### EXERCISE DETAILS
The answer is every line of the records that holds the word "Vinci", copied in full.

[Page-level text extractions]
##############################
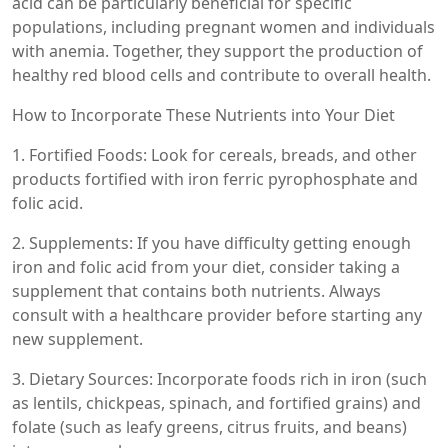
acid can be particularly beneficial for specific
populations, including pregnant women and individuals
with anemia. Together, they support the production of
healthy red blood cells and contribute to overall health.
How to Incorporate These Nutrients into Your Diet
1. Fortified Foods: Look for cereals, breads, and other
products fortified with iron ferric pyrophosphate and
folic acid.
2. Supplements: If you have difficulty getting enough
iron and folic acid from your diet, consider taking a
supplement that contains both nutrients. Always
consult with a healthcare provider before starting any
new supplement.
3. Dietary Sources: Incorporate foods rich in iron (such
as lentils, chickpeas, spinach, and fortified grains) and
folate (such as leafy greens, citrus fruits, and beans)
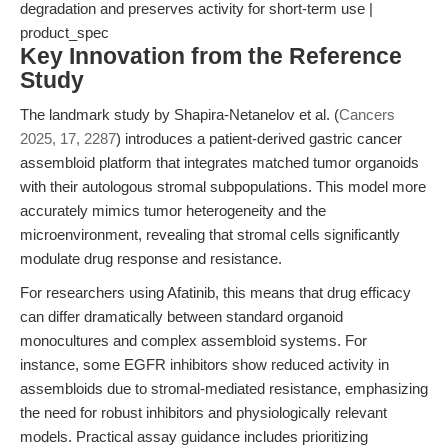
degradation and preserves activity for short-term use |
product_spec
Key Innovation from the Reference
Study
The landmark study by Shapira-Netanelov et al. (
Cancers
2025, 17, 2287
) introduces a patient-derived gastric cancer
assembloid platform that integrates matched tumor organoids
with their autologous stromal subpopulations. This model more
accurately mimics tumor heterogeneity and the
microenvironment, revealing that stromal cells significantly
modulate drug response and resistance.
For researchers using Afatinib, this means that drug efficacy
can differ dramatically between standard organoid
monocultures and complex assembloid systems. For
instance, some EGFR inhibitors show reduced activity in
assembloids due to stromal-mediated resistance, emphasizing
the need for robust inhibitors and physiologically relevant
models. Practical assay guidance includes prioritizing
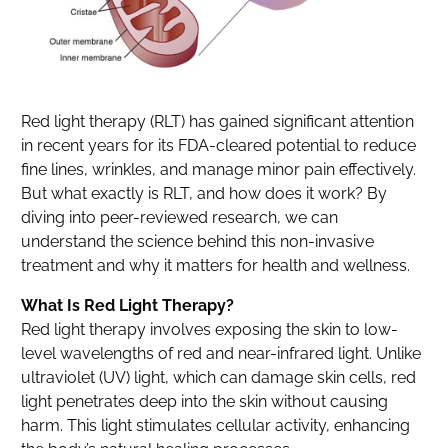
Red light therapy (RLT) has gained significant attention
in recent years for its FDA-cleared potential to reduce
fine lines, wrinkles, and manage minor pain effectively.
But what exactly is RLT, and how does it work? By
diving into peer-reviewed research, we can
understand the science behind this non-invasive
treatment and why it matters for health and wellness.
What Is Red Light Therapy?
Red light therapy involves exposing the skin to low-
level wavelengths of red and near-infrared light. Unlike
ultraviolet (UV) light, which can damage skin cells, red
light penetrates deep into the skin without causing
harm. This light stimulates cellular activity, enhancing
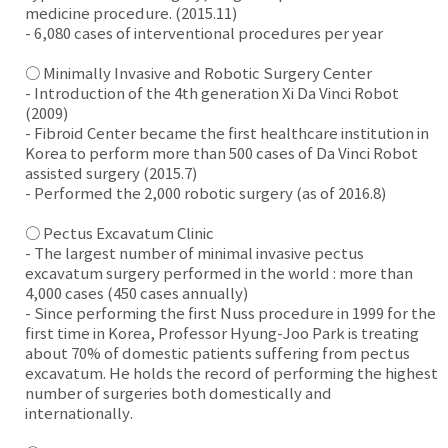
medicine procedure. (2015.11)
- 6,080 cases of interventional procedures per year
○ Minimally Invasive and Robotic Surgery Center
- Introduction of the 4th generation Xi Da Vinci Robot
(2009)
- Fibroid Center became the first healthcare institution in
Korea to perform more than 500 cases of Da Vinci Robot
assisted surgery (2015.7)
- Performed the 2,000 robotic surgery (as of 2016.8)
○ Pectus Excavatum Clinic
- The largest number of minimal invasive pectus
excavatum surgery performed in the world : more than
4,000 cases (450 cases annually)
- Since performing the first Nuss procedure in 1999 for the
first time in Korea, Professor Hyung-Joo Park is treating
about 70% of domestic patients suffering from pectus
excavatum. He holds the record of performing the highest
number of surgeries both domestically and
internationally.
##############################
### RESPONSE
- Introduction of the 4th generation Xi Da Vinci Robot
Korea to perform more than 500 cases of Da Vinci Robot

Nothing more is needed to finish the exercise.